Il est probable par ailleurs que la perception du fossé existant entre l’immobilisation de certains et la connexion croissante des autres (connexions humaines, informationnelles) accentue le sentiment de crise et d’injustice parmi les indésirables, comme nous l’a rappelé Corrado Bonifazi. On sait également, suite aux travaux de Michel Agier,  à quel point les notions de crise et d’urgence peuvent elle-même être fonctionnelles à la production des frontières.

Du point de vue de l’Italie, ce colloque-exposition a certainement décloisonné les débats en élargissant la perspective vers le Sud de la Méditerranée et l’Est de l’Europe. Il a questionné la centralité de la situation italienne, notamment face à ce qui est perçu comme la menace d’une immigration massive de demandeurs d’asile.

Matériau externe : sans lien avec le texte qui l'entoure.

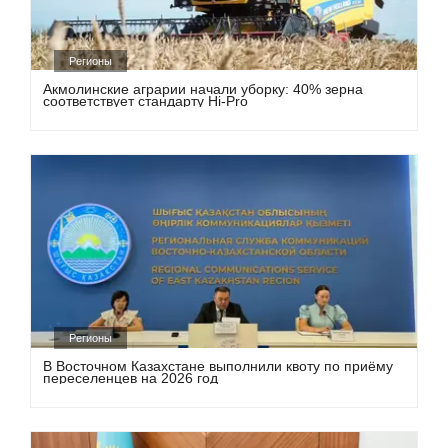
Регионы
Акмолинские аграрии начали уборку: 40% зерна
соответствует стандарту Hi-Pro
Регионы
В Восточном Казахстане выполнили квоту по приёму
переселенцев на 2026 год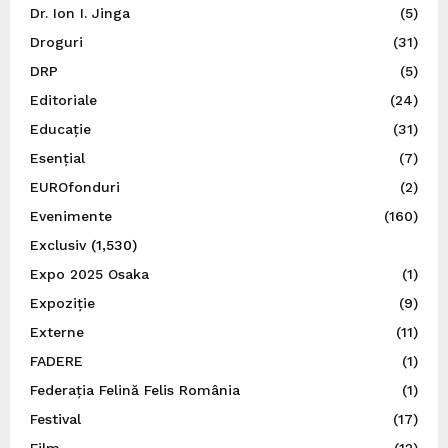
Dr. Ion I. Jinga
(5)
Droguri
(31)
DRP
(5)
Editoriale
(24)
Educație
(31)
Esențial
(7)
EUROfonduri
(2)
Evenimente
(160)
Exclusiv
(1,530)
Expo 2025 Osaka
(1)
Expoziție
(9)
Externe
(11)
FADERE
(1)
Federația Felină Felis România
(1)
Festival
(17)
Film
(12)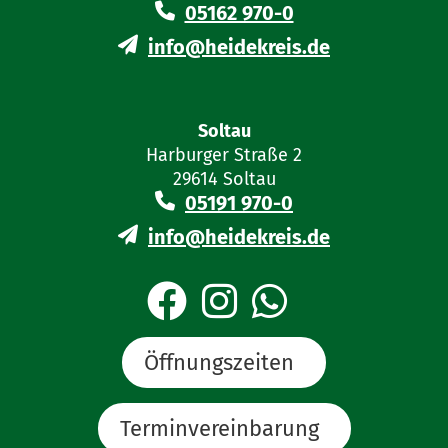
05162 970-0
info@heidekreis.de
Soltau
Harburger Straße 2
29614 Soltau
05191 970-0
info@heidekreis.de
Öffnungszeiten
Terminvereinbarung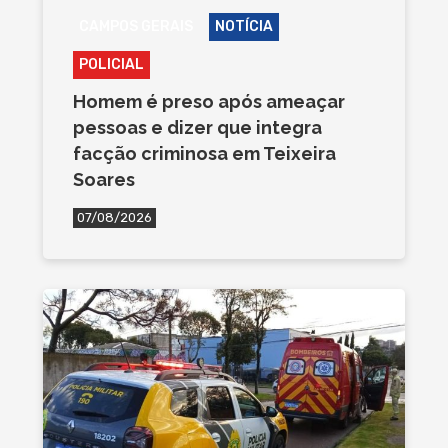
CAMPOS GERAIS
NOTÍCIA
POLICIAL
Homem é preso após ameaçar
pessoas e dizer que integra
facção criminosa em Teixeira
Soares
07/08/2026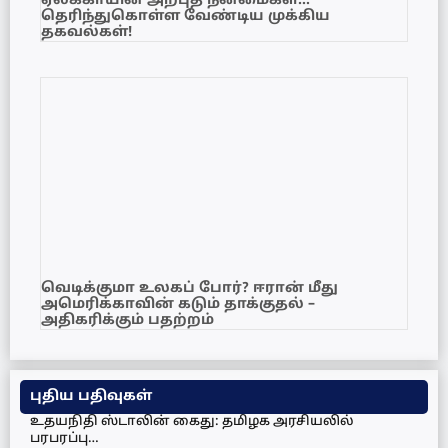
ஏலக்காயின் அற்புத நன்மைகள்…
தெரிந்துகொள்ள வேண்டிய முக்கிய
தகவல்கள்!
வெடிக்குமா உலகப் போர்? ஈரான் மீது
அமெரிக்காவின் கடும் தாக்குதல் –
அதிகரிக்கும் பதற்றம்
புதிய பதிவுகள்
உதயநிதி ஸ்டாலின் கைது: தமிழக அரசியலில்
பரபரப்பு…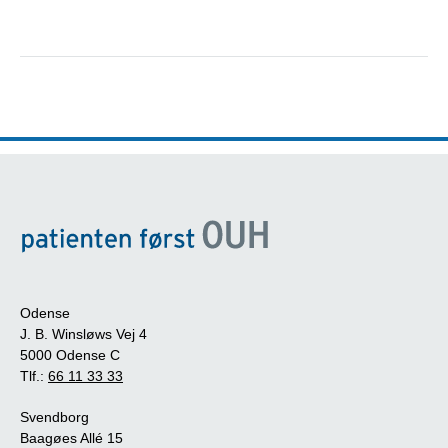
Odense
J. B. Winsløws Vej 4
5000 Odense C
Tlf.:
66 11 33 33
Svendborg
Baagøes Allé 15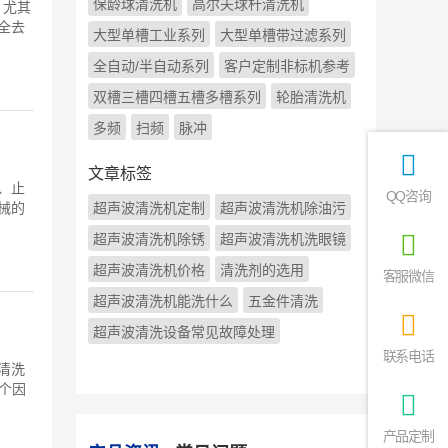
保龄球清洗机
高尔夫球杆清洗机
，尤其
全去
大型单槽工业系列
大型单槽带过滤系列
全自动/半自动系列
客户定制非标机参考
双槽三槽四槽五槽多槽系列
轮胎清洗机
多频
扫频
脉冲
文章标签
、止
QQ咨询
械的
超声波清洗机定制
超声波清洗机除油污
超声波清洗机除锈
超声波清洗机洗眼镜
超声波清洗机价格
清洗剂的选用
客服微信
超声波清洗机能洗什么
五金件清洗
超声波清洗设备常见故障处理
联系电话
清洗
个因
产品定制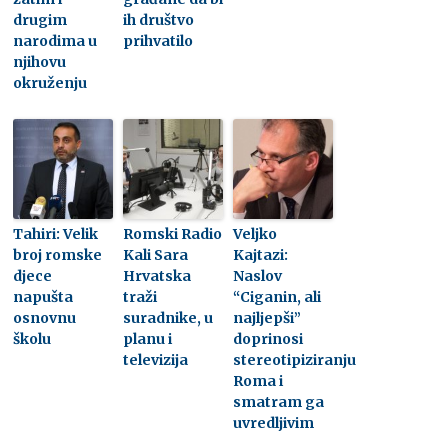
drugim
ih društvo
narodima u
prihvatilo
njihovu
okruženju
Tahiri: Velik
Romski Radio
Veljko
broj romske
Kali Sara
Kajtazi:
djece
Hrvatska
Naslov
napušta
traži
“Ciganin, ali
osnovnu
suradnike, u
najljepši”
školu
planu i
doprinosi
televizija
stereotipiziranju
Roma i
smatram ga
uvredljivim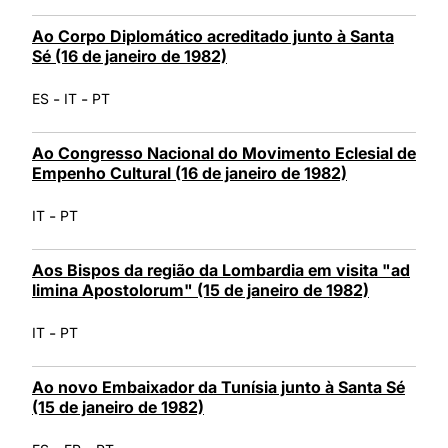
Ao Corpo Diplomático acreditado junto à Santa
Sé (16 de janeiro de 1982)
-
-
ES
IT
PT
Ao Congresso Nacional do Movimento Eclesial de
Empenho Cultural (16 de janeiro de 1982)
-
IT
PT
Aos Bispos da região da Lombardia em visita "ad
limina Apostolorum" (15 de janeiro de 1982)
-
IT
PT
Ao novo Embaixador da Tunísia junto à Santa Sé
(15 de janeiro de 1982)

Concernant la possibilité pour le moment actuel de se transformer en crise créative, plusieurs scénarios nous ont été proposés : des plus optimistes, pariant sur la capacité des activistes en réseau à s’approprier les dispositifs et à contrer la frontière-réseau ; aux plus sombres et dramatiques concernant les développements technologiques récents et la sophistication technologique extrême des formes de contrôle.  Ce qui est certain est que le colloque a permis de renouveler la définition des possibles, à réfléchir aux types de refus que nous souhaitons opposer à la frontiérisation, aux discours et alliances possibles, avec la certitude, renforcée à l’issue de ce colloque, que la focalisation sur une seule vision/version de la frontière est une stratégie vouée à l’échec.